Image source: Getty Images.

How Social Security gets funded

Some people assume that the government has a large but limited pool of money that Social Security benefits get paid out of, and that once that money is gone, so too will the program disappear. But that’s not at all how Social Security works.

Social Security gets funded on an ongoing basis by payroll taxes. If you see a FICA line item on your paycheck, that’s money of yours that’s going into Social Security.

As long as people keep working and paying into Social Security, the program can continue to exist. So if you’ve been hearing that Social Security’s trust funds are close to running dry, don’t assume that means the program is coming to an end.

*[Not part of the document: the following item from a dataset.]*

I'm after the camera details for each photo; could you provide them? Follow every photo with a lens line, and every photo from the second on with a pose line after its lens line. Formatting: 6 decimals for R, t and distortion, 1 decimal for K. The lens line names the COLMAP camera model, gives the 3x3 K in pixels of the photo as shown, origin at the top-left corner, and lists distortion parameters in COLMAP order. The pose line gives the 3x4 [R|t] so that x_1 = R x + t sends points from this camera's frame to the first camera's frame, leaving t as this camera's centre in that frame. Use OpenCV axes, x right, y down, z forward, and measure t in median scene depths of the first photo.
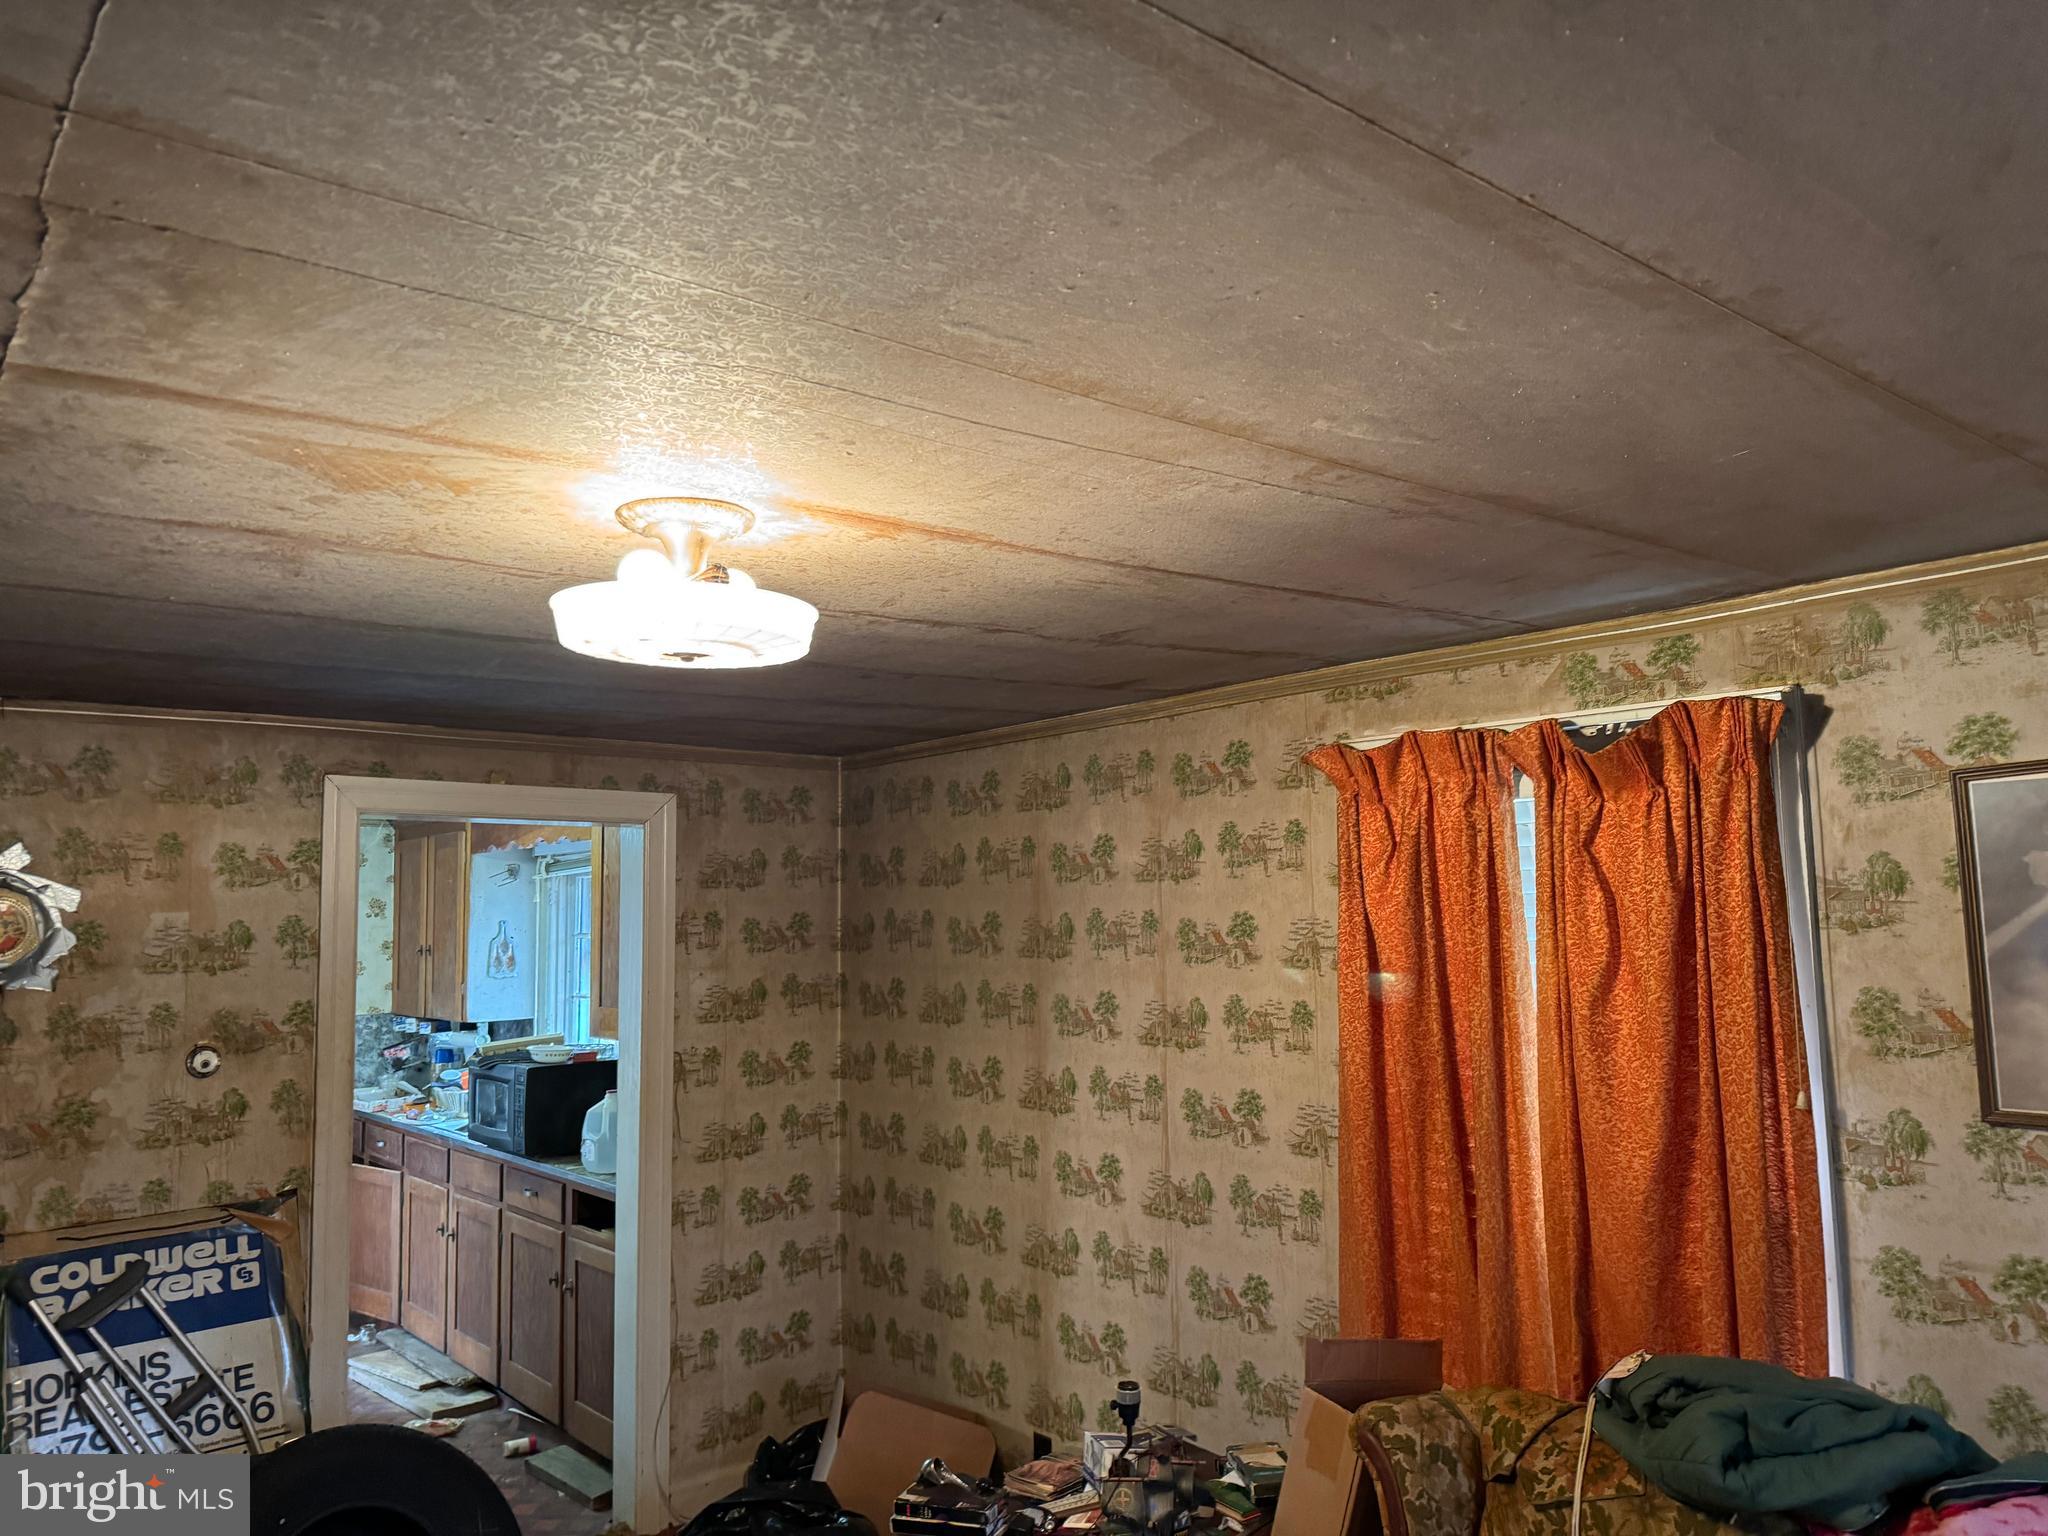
lens RADIAL K [[1479.5, 0, 1020.7], [0, 1479.5, 770.2], [0, 0, 1]] dist [0.086003, -0.113219]
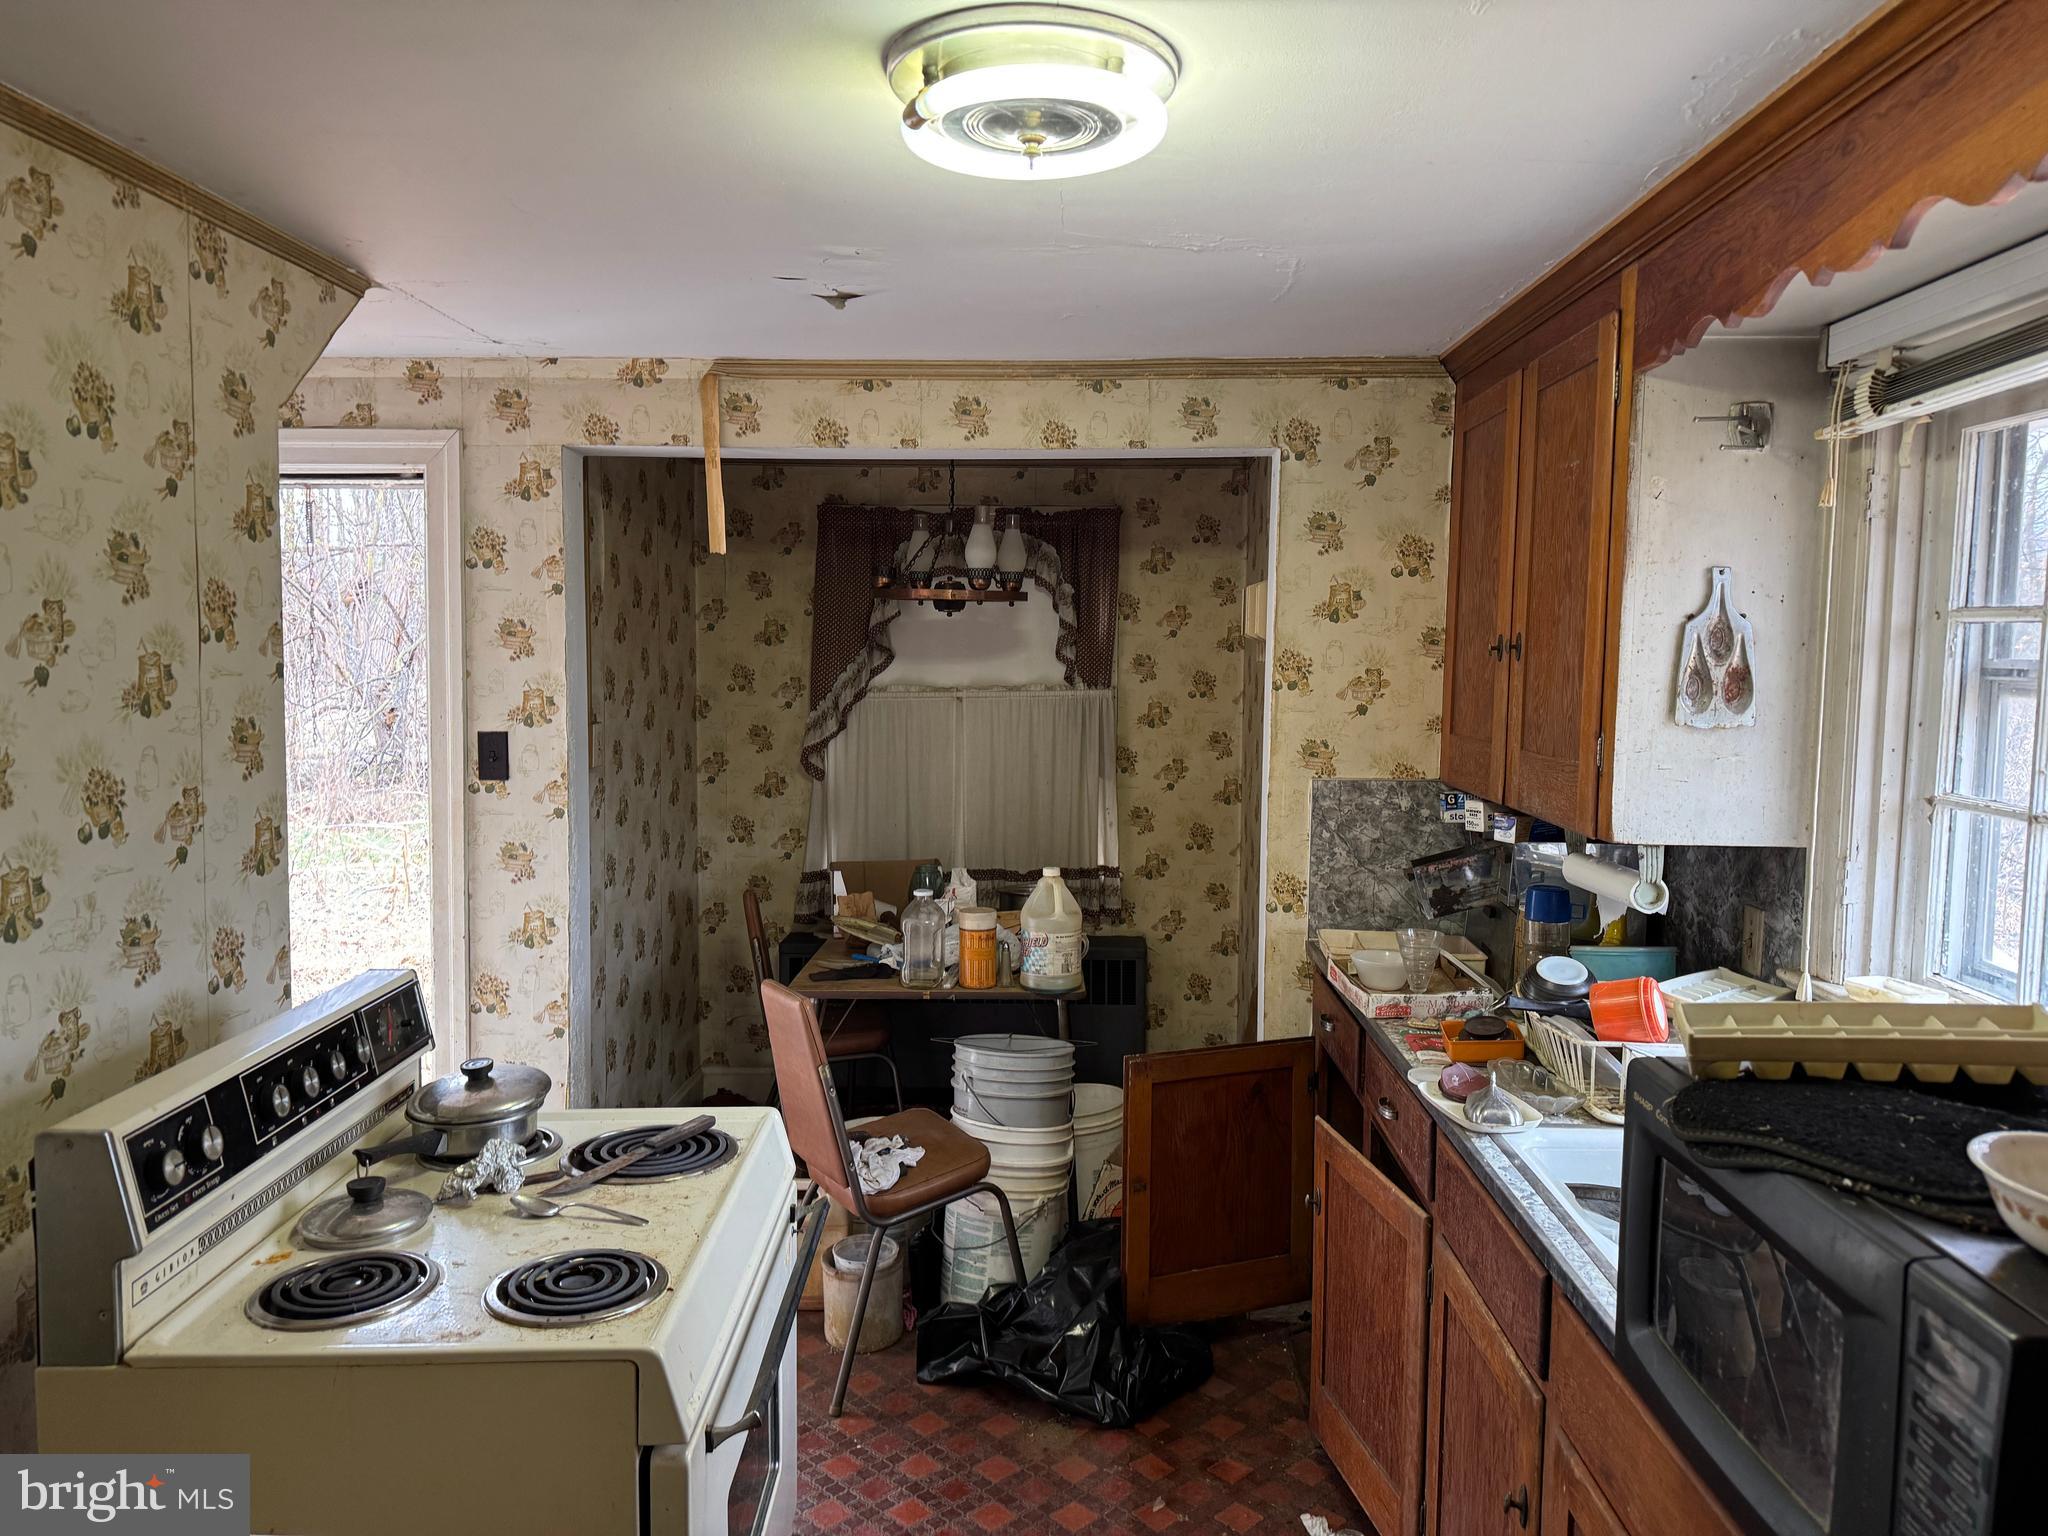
lens RADIAL K [[1479.5, 0, 1021.0], [0, 1479.5, 767.7], [0, 0, 1]] dist [0.086003, -0.113219]
pose [[0.754040, 0.085470, -0.651244, -0.228073], [0.034174, 0.985050, 0.168846, 0.079266], [0.655939, -0.149572, 0.739846, 0.602355]]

Social Security’s trust funds are essentially cash reserves the program can dip into to keep up with scheduled benefits. Think of them the same way you would your own savings account.

You might have a savings account to cover surprise expenses, or to dip into during periods when your costs exceed your earnings. But your savings account doesn’t take the place of your paycheck from work. Similarly, Social Security relies mostly on payroll taxes for revenue, and it has its trust funds to fall back on as needed.

What’s the worst-case scenario for Social Security?

There’s no reason to think Social Security won’t continue to be funded in the coming years. The problem, though, is that a shrinking workforce is expected to lead to less revenue for the program.

For this reason, it’s expected that Social Security will need to tap its trust funds in the coming years to keep up with its scheduled benefit payments. Once those trust funds run out, benefit cuts may be on the table.

The Social Security Trustees’ most recent update has the program’s trust funds, if combined, running dry in 2034. From there, it expects only 81% of benefits to be payable.

For this reason, as of now, that’s the worst-case scenario you should plan for. But you should take steps to prepare for potential benefit cuts rather than just assume they won’t happen.

If you’re still working, that means saving as best as you can. Socking away $300 a month over 40 years could leave you with almost $933,000 if your portfolio generates an 8% yearly return during that time, which is a touch below the stock market’s average.

If you’re already mid-career, you may need to save a larger amount of money per month to amass a nest egg that’s similar in size. And you also don’t necessarily need $933,000.

But ideally, you should enter retirement with a decent chunk of money to supplement your benefits. This actually holds true whether they’re reduced or not. But it’s especially important given the potential for cuts.

While Social Security is not in danger of going away, benefit cuts could happen. The more you prepare, the less financially stressful that scenario might be in the future.